You can see the circus grounds below. The parachutes will land, the bundles will open, and the infants will join their mothers. We see this several times, but no little elephants. In fact, the morning comes and we get another aerial shot:

Dumbo Casey Jr

The circus train is on the tracks and being loaded. We see the loading and we see Mrs. Jumbo make a last anxious scan of the sky, looking for a parachute destined for her. No luck, a matron shoves her into the train. And the train heads out, giving us a number of landscape shots such as this one:

Dumbo Landscape

We see vast vistas and have a wonderful sense of movement and bustle as the train moves along the tracks. There are a few shots of such scope in Snow White and in Pinocchio, but they’re establishing shots. The camera moves through them, but nothing else does. Dumbo is quite different. Space isn’t simply where people and things ARE, it’s where they MOVE, freely and with a sense of purpose.

Once the train is well under way, the camera returns our attention to the sky where we see this stork, on a cloud, with a bundle, and in a blue uniform of some sort:

Dumbo storkfordumbo

He fumbles about, sighs, and consults a map (look at all the roads):

Dumbo map

Then heads down to deliver his bundle to the moving train. We get another aerial shot, this time in bright day:

Dumbo global 2

He lands on the train while it’s moving and, with suitable ceremony, delivers the baby elephant to Mrs. Jumbo. At last!

Even before we see Dumbo’s ears we know he’s different from all the other infants. He’s special. We know this because his mode of delivery is different from that of all the other infants. Not just a little different, but a LOT different.
  • The other storks were realistically rendered, this one is not.
  • The other infants parachuted down to stationary parents; Dumbo is hand-delivered on a moving train.
  • The other infants just appear as the cloth unwraps around them; the courier unknots Dumbo, but not before Mrs. Jumbo signs a receipt.
  • The others are not named; this one is, and with a song.
This is the language of myth and symbolism. It says this one is different. He’s going to be something.
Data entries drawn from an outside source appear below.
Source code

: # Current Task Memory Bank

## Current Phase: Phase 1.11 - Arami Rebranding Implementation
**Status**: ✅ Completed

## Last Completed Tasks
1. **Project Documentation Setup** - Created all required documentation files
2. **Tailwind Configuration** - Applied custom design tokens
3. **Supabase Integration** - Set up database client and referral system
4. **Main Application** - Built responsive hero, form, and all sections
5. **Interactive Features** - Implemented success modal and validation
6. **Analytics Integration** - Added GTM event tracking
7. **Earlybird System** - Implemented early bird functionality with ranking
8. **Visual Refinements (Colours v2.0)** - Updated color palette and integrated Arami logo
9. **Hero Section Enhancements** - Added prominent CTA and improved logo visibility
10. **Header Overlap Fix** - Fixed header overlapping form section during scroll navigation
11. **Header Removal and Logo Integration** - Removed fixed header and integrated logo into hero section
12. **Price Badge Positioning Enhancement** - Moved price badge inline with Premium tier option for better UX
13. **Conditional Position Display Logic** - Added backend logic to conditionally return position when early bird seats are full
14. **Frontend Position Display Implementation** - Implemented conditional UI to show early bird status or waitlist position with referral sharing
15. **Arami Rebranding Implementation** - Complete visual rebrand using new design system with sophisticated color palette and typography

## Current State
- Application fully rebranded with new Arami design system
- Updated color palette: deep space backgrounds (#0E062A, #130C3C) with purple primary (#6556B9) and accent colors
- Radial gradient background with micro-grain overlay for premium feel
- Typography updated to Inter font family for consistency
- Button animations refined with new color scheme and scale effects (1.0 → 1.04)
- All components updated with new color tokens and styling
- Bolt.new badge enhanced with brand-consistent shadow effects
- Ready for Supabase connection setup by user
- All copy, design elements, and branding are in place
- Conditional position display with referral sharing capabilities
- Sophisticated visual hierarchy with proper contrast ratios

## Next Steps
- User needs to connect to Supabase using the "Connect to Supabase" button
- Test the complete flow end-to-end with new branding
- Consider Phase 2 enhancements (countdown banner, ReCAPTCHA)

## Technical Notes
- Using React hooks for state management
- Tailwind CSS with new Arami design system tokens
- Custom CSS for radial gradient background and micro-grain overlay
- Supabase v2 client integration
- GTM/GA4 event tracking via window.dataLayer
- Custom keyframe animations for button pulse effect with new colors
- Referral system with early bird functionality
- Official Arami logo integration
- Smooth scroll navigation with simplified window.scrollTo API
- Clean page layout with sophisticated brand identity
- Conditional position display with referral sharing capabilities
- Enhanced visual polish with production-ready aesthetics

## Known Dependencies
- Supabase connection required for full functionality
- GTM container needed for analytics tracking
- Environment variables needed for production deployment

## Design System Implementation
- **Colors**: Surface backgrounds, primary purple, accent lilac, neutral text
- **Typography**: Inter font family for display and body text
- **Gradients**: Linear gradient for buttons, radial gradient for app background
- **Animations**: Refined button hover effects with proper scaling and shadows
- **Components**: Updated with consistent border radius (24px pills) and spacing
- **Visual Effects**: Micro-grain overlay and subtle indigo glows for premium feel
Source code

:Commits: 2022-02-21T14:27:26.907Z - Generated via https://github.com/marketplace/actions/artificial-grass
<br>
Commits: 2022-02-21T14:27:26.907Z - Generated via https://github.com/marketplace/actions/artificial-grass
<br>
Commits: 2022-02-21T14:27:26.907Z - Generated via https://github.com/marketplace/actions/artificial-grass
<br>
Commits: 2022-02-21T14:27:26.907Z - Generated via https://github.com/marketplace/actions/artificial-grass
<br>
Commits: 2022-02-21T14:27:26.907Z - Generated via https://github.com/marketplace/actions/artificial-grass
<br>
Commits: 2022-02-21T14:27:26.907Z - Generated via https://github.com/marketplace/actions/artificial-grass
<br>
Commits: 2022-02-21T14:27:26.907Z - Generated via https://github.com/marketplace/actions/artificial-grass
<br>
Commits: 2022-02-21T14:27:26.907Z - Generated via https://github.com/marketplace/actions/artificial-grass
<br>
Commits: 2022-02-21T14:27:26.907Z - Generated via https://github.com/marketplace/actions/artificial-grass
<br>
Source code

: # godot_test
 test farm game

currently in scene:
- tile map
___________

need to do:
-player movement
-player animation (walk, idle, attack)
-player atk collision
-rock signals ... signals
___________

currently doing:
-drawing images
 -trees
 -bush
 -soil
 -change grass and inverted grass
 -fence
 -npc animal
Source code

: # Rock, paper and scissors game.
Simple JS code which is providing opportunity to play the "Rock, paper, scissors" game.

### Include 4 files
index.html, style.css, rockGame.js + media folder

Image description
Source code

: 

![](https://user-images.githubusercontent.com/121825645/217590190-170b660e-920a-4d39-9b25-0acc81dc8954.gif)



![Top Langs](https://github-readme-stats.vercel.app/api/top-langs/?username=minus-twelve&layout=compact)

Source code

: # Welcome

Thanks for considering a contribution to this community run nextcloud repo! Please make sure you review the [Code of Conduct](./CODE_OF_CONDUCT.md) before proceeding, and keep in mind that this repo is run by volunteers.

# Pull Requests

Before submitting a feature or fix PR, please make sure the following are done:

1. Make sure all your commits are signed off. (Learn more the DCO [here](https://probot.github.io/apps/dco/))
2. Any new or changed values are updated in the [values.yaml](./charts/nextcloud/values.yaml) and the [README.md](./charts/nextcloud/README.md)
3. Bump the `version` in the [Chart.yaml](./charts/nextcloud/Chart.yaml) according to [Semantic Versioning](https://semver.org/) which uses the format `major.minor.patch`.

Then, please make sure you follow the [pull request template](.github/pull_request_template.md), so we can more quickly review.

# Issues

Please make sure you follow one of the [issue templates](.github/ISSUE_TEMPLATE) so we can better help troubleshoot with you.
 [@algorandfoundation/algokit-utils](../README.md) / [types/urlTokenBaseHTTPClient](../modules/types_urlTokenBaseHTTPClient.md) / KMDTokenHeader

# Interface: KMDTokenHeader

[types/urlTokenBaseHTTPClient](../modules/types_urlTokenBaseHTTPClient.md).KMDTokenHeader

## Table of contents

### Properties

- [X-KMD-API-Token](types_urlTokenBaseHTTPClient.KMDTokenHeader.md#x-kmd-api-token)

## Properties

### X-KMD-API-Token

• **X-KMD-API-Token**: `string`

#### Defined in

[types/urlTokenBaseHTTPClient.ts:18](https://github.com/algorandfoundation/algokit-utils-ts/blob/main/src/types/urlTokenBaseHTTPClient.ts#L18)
Dumbo is playing the role of a culture hero, a trickster, even a demigod if you will. (And he’s so cute!) He messes up, is ostracized, scapegoated, and sacrificed—not to death. No, not to death. But he IS publicly humiliated and that is a form of sacrifice.

Why? Well, I’ve been thinking about that, but I’ve not got my thoughts together. So far my thoughts connect the aerial opening with the later crows, who also fly. They connect the infants being flown out of the storm cloud with that strange moment in Pink Elephants when the male tosses a bolt of lightening, hits the female on the head, and SHAZAM! The screen is filled with dancing elephants.

That’s reproduction for you, no delivery needed.

pink elephants 35 couples dancing

An exercise for the reader: Look at Snow White and the Seven Dwarfs, Pinocchio, and Dumbo. Compare the spatial scope of shots in the film. I’ve already indicated that neither of the other two has any global shots. What’s the spatial scope of the shots that they do have and that Dumbo has? My sense is that Dumbo covers a wider range of scales.